Rating: Summary: This book is a must read..... Review: this is an excellent book. dont be fooled by the paperback disguise. i really dont even enjoy reading and i mustve read this book in and out at least four times. it is the most gut wrenching book i have ever opened. it is truly a classic. Henry hill is the most interesting individual i have ever learned about. as a matter of fact, this book deserves six stars !!!!!
Rating: Summary: A storytelling masterpiece - crime or otherwise. Review: The most compelling first hand narrative on organised crime ever written, or likely to be. Henry Hill had two great advantages as storyteller - freedom to more or less spill the beans (unlike key contributors to 'Casino') and, as Pileggi notes, an unusual ability to stand back from his own experiences and describe them objectively, "to see the scenery along the way" as Pileggi puts it. This combination results in a breathless ride through the nearly 30 years of Henry's career as a Lucchese associate in Queens (being half Irish he could never be 'made', but a winning personality and excellent earning capacity gave him an unusually privy position). Pileggi's unobtrusive marshalling of his subject is exemplary. To read this in concert with 'Goodfellas' is to understand what an amazingly succesful and sympathetic adaptation Scorcese and Pileggi achieved in that film. A great read.

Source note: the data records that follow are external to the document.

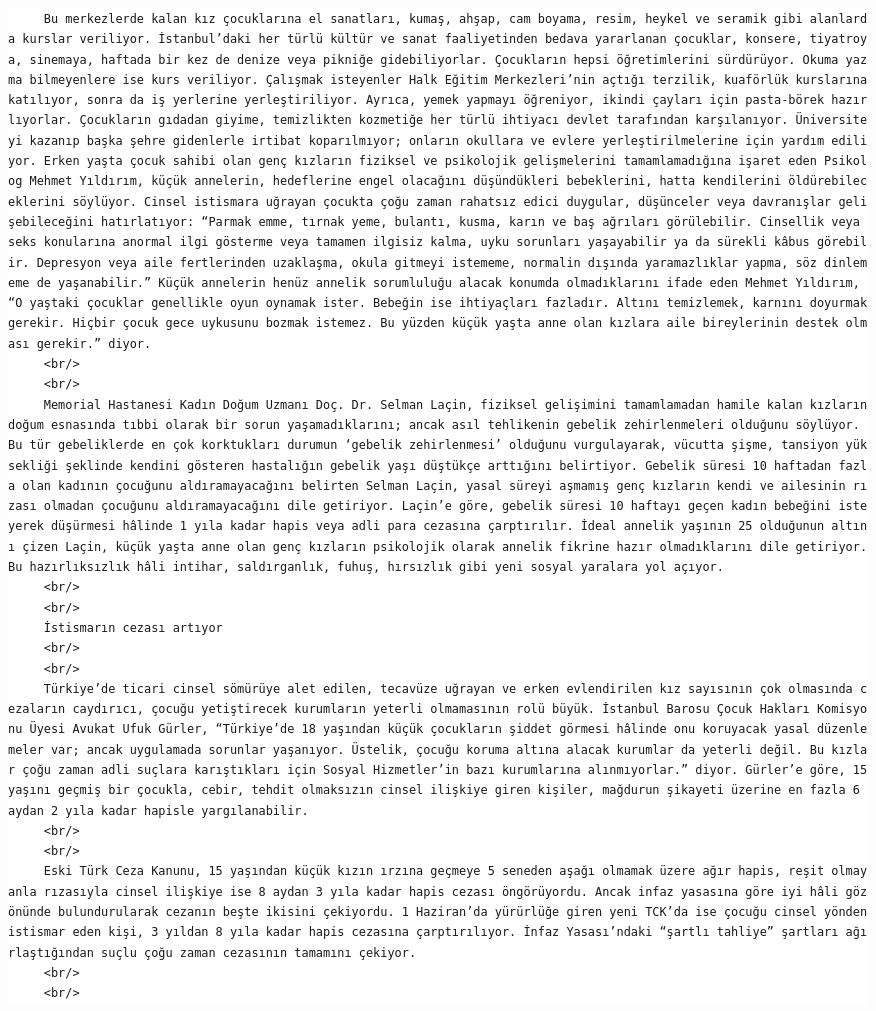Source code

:          Bu merkezlerde kalan kız çocuklarına el sanatları, kumaş, ahşap, cam boyama, resim, heykel ve seramik gibi alanlarda kurslar veriliyor. İstanbul’daki her türlü kültür ve sanat faaliyetinden bedava yararlanan çocuklar, konsere, tiyatroya, sinemaya, haftada bir kez de denize veya pikniğe gidebiliyorlar. Çocukların hepsi öğretimlerini sürdürüyor. Okuma yazma bilmeyenlere ise kurs veriliyor. Çalışmak isteyenler Halk Eğitim Merkezleri’nin açtığı terzilik, kuaförlük kurslarına katılıyor, sonra da iş yerlerine yerleştiriliyor. Ayrıca, yemek yapmayı öğreniyor, ikindi çayları için pasta-börek hazırlıyorlar. Çocukların gıdadan giyime, temizlikten kozmetiğe her türlü ihtiyacı devlet tarafından karşılanıyor. Üniversiteyi kazanıp başka şehre gidenlerle irtibat koparılmıyor; onların okullara ve evlere yerleştirilmelerine için yardım ediliyor. Erken yaşta çocuk sahibi olan genç kızların fiziksel ve psikolojik gelişmelerini tamamlamadığına işaret eden Psikolog Mehmet Yıldırım, küçük annelerin, hedeflerine engel olacağını düşündükleri bebeklerini, hatta kendilerini öldürebileceklerini söylüyor. Cinsel istismara uğrayan çocukta çoğu zaman rahatsız edici duygular, düşünceler veya davranışlar gelişebileceğini hatırlatıyor: “Parmak emme, tırnak yeme, bulantı, kusma, karın ve baş ağrıları görülebilir. Cinsellik veya seks konularına anormal ilgi gösterme veya tamamen ilgisiz kalma, uyku sorunları yaşayabilir ya da sürekli kâbus görebilir. Depresyon veya aile fertlerinden uzaklaşma, okula gitmeyi istememe, normalin dışında yaramazlıklar yapma, söz dinlememe de yaşanabilir.” Küçük annelerin henüz annelik sorumluluğu alacak konumda olmadıklarını ifade eden Mehmet Yıldırım, “O yaştaki çocuklar genellikle oyun oynamak ister. Bebeğin ise ihtiyaçları fazladır. Altını temizlemek, karnını doyurmak gerekir. Hiçbir çocuk gece uykusunu bozmak istemez. Bu yüzden küçük yaşta anne olan kızlara aile bireylerinin destek olması gerekir.” diyor.
         <br/>
         <br/>
         Memorial Hastanesi Kadın Doğum Uzmanı Doç. Dr. Selman Laçin, fiziksel gelişimini tamamlamadan hamile kalan kızların doğum esnasında tıbbi olarak bir sorun yaşamadıklarını; ancak asıl tehlikenin gebelik zehirlenmeleri olduğunu söylüyor. Bu tür gebeliklerde en çok korktukları durumun ‘gebelik zehirlenmesi’ olduğunu vurgulayarak, vücutta şişme, tansiyon yüksekliği şeklinde kendini gösteren hastalığın gebelik yaşı düştükçe arttığını belirtiyor. Gebelik süresi 10 haftadan fazla olan kadının çocuğunu aldıramayacağını belirten Selman Laçin, yasal süreyi aşmamış genç kızların kendi ve ailesinin rızası olmadan çocuğunu aldıramayacağını dile getiriyor. Laçin’e göre, gebelik süresi 10 haftayı geçen kadın bebeğini isteyerek düşürmesi hâlinde 1 yıla kadar hapis veya adli para cezasına çarptırılır. İdeal annelik yaşının 25 olduğunun altını çizen Laçin, küçük yaşta anne olan genç kızların psikolojik olarak annelik fikrine hazır olmadıklarını dile getiriyor. Bu hazırlıksızlık hâli intihar, saldırganlık, fuhuş, hırsızlık gibi yeni sosyal yaralara yol açıyor.
         <br/>
         <br/>
         İstismarın cezası artıyor
         <br/>
         <br/>
         Türkiye’de ticari cinsel sömürüye alet edilen, tecavüze uğrayan ve erken evlendirilen kız sayısının çok olmasında cezaların caydırıcı, çocuğu yetiştirecek kurumların yeterli olmamasının rolü büyük. İstanbul Barosu Çocuk Hakları Komisyonu Üyesi Avukat Ufuk Gürler, “Türkiye’de 18 yaşından küçük çocukların şiddet görmesi hâlinde onu koruyacak yasal düzenlemeler var; ancak uygulamada sorunlar yaşanıyor. Üstelik, çocuğu koruma altına alacak kurumlar da yeterli değil. Bu kızlar çoğu zaman adli suçlara karıştıkları için Sosyal Hizmetler’in bazı kurumlarına alınmıyorlar.” diyor. Gürler’e göre, 15 yaşını geçmiş bir çocukla, cebir, tehdit olmaksızın cinsel ilişkiye giren kişiler, mağdurun şikayeti üzerine en fazla 6 aydan 2 yıla kadar hapisle yargılanabilir.
         <br/>
         <br/>
         Eski Türk Ceza Kanunu, 15 yaşından küçük kızın ırzına geçmeye 5 seneden aşağı olmamak üzere ağır hapis, reşit olmayanla rızasıyla cinsel ilişkiye ise 8 aydan 3 yıla kadar hapis cezası öngörüyordu. Ancak infaz yasasına göre iyi hâli göz önünde bulundurularak cezanın beşte ikisini çekiyordu. 1 Haziran’da yürürlüğe giren yeni TCK’da ise çocuğu cinsel yönden istismar eden kişi, 3 yıldan 8 yıla kadar hapis cezasına çarptırılıyor. İnfaz Yasası’ndaki “şartlı tahliye” şartları ağırlaştığından suçlu çoğu zaman cezasının tamamını çekiyor.
         <br/>
         <br/>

Rating: Summary: The ultimate mobster read Review: Like most others i had already seen the movie "Goodfellas", so i expected quite high things from this books, and i wasnt dissapointed.Although Henry Hill was not a made man in the Lucchese family, he was very close to some top guys including capo Paul Vario who eventually some say rose to underboss in the family,and at one point in the book even mentions meeting with Thomas Lucchese himself,so he did seem to have an good inside knowledge.You had to love Jimmy Burke in the book (de niro's character in the film)i thought they must have exaggerated him in the film but it looks like they didnt.The book takes you on a rollercoaster ride through 20 years of scams, murders and robberies, culminating in the now infamous Lufthansa airline theft from JFK airport,which in the end ripped apart this colouful and charasmatic crew and tuned Hill into an informant, (mind they always have some excuse dont they?)Any mob buffs out there who havnt read it, read it. For me its the best out of the lot.